Soft Skills
Soft skills are incredibly important in Instructional Design. You will work with Project Managers, Subject Matter Experts, teammates, and other stakeholders to create the best learning experiences you can. That requires adaptability, communication skills, teamwork, and taking responsibility for your work.
Adaptability

Feedback happens. Changes are requested constantly, over and over. You have to detach your sense of self-worth from your work because it will change over and over and over. You will get requests to change 500 links on one page, and 500 headers on web pages to match. And then change them again. And again. And again. You will be asked to add alt text to 1,000 images. You will be asked to add facilitator notes to every page of every copy of every workbook in the company. You will be transferred to different projects in the middle of your progress on your current one. This is normal. Try not to get too frustrated. It's not you, and it's not the quality of your work that's causing the changes.
Communication
You will be communicating with everyone inside and outside of your team via email, video call, meetings, and (if you are a facilitator) public speaking.
Click to open a YouTube video about public speaking skills.

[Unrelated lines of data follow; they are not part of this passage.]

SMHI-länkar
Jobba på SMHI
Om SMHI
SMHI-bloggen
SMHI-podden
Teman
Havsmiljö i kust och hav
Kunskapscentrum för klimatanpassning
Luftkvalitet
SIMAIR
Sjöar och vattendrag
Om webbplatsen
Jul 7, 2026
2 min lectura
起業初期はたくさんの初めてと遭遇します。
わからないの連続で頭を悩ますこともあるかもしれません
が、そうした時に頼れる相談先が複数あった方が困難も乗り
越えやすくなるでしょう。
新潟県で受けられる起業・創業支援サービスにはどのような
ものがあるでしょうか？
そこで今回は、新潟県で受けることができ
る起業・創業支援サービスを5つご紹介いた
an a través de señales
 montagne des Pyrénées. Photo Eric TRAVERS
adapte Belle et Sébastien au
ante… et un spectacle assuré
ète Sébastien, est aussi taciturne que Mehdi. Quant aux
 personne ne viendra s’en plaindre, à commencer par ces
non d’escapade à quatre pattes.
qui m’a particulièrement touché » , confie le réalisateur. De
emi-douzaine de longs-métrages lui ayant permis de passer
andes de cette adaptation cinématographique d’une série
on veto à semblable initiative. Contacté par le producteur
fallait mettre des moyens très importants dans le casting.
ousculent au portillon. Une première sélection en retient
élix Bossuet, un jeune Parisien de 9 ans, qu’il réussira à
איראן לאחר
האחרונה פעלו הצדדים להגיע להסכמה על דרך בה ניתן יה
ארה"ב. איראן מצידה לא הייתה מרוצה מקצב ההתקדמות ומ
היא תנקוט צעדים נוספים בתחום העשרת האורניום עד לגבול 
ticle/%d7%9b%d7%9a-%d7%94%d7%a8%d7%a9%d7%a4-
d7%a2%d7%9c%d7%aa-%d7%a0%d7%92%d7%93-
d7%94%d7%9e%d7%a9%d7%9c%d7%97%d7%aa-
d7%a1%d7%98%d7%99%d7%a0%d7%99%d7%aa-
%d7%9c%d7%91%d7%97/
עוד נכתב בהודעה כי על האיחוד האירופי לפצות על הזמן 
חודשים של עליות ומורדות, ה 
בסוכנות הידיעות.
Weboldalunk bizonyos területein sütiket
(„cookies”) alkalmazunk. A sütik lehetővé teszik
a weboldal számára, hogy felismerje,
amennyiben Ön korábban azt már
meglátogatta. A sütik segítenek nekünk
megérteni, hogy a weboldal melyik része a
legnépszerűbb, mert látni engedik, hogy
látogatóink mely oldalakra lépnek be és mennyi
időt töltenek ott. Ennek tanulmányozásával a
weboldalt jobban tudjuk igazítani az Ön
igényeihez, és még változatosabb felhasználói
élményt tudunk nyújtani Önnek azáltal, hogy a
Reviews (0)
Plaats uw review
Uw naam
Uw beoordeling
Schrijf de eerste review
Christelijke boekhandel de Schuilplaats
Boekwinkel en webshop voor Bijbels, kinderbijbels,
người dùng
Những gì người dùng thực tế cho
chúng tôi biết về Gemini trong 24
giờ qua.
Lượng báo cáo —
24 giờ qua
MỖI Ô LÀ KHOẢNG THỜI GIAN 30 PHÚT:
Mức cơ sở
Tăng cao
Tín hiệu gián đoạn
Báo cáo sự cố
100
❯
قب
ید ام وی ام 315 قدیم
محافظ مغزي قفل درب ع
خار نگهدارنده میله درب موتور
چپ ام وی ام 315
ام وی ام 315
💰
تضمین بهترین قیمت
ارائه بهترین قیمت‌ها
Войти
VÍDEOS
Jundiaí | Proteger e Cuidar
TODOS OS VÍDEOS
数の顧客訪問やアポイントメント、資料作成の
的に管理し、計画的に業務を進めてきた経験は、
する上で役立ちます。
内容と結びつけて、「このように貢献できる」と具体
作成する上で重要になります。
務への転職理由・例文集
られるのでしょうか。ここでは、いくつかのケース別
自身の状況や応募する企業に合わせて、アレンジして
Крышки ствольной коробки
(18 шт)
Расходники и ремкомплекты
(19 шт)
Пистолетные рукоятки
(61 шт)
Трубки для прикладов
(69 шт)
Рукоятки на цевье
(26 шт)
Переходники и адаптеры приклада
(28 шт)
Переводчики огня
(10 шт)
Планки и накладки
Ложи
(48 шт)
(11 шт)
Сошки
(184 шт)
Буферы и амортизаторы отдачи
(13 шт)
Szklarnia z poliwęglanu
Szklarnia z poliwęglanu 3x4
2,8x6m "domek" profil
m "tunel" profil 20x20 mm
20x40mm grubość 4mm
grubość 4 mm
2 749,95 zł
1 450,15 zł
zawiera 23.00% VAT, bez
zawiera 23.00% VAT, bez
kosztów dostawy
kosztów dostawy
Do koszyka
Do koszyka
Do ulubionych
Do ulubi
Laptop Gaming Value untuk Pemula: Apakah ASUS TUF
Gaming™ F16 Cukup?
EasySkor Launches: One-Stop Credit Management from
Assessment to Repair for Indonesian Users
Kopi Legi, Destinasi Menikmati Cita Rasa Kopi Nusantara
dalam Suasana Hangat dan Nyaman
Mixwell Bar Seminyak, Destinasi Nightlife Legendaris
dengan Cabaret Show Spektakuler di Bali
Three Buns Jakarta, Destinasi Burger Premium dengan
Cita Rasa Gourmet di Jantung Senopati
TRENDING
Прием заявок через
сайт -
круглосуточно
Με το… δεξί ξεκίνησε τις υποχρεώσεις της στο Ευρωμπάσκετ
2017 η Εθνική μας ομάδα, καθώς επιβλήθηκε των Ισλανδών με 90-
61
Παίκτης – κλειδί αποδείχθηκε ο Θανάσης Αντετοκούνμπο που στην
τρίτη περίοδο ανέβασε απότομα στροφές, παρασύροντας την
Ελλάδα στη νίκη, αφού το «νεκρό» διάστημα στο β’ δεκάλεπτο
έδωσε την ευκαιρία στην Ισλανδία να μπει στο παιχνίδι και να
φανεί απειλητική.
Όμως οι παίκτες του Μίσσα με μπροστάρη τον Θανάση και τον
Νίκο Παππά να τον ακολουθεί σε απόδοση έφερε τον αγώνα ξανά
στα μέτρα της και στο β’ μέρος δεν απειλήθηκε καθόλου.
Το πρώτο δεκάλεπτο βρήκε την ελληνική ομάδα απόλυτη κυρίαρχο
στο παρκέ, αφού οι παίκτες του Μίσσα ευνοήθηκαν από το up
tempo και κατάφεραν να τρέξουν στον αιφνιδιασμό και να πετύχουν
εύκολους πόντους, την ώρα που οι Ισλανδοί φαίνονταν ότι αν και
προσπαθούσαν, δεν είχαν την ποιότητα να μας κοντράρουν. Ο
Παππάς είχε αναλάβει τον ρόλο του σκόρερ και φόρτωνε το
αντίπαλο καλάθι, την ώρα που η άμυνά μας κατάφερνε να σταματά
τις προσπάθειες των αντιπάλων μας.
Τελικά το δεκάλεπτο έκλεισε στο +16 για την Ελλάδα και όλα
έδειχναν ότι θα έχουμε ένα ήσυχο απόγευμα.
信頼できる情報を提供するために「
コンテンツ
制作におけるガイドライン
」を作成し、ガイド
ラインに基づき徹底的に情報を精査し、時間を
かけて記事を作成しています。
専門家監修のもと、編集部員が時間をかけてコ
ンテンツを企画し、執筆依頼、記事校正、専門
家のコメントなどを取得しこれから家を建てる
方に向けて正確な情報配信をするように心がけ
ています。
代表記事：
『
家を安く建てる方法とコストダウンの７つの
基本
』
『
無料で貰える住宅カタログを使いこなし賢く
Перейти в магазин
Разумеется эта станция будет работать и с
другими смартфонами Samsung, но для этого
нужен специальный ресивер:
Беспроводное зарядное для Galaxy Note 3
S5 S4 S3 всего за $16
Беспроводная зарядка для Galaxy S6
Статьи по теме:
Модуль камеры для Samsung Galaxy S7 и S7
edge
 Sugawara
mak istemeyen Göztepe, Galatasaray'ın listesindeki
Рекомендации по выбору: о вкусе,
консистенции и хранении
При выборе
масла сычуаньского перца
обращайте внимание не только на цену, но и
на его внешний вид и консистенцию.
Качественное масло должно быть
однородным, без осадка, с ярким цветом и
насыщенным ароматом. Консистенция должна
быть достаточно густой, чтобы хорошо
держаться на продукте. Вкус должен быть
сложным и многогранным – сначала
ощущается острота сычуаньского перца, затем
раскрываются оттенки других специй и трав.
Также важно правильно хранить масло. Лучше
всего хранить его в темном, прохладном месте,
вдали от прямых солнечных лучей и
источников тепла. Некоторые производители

Writing clearly – a lot of this job is writing scripts, storyboards, facilitator guides, job aids, communication with stakeholders (subject matter experts, project managers, project owners, etc.) and assessments.

Teamwork
You will know a lot of things that your teammates don't. Your teammates will know a lot of things that you don't know. Share with each other. Fill each other in on important updates. You will work with subject matter experts (SMEs) and stakeholders who are busy and not always sure what they want. Take the time to listen to their needs.
Responsibility
You'll be assigned projects, and parts of projects, to do independently. It's important that you complete them by or before the deadline because other people are depending on you to complete your part so they can complete theirs, and so that the project can get into the learners' hands so they can use it.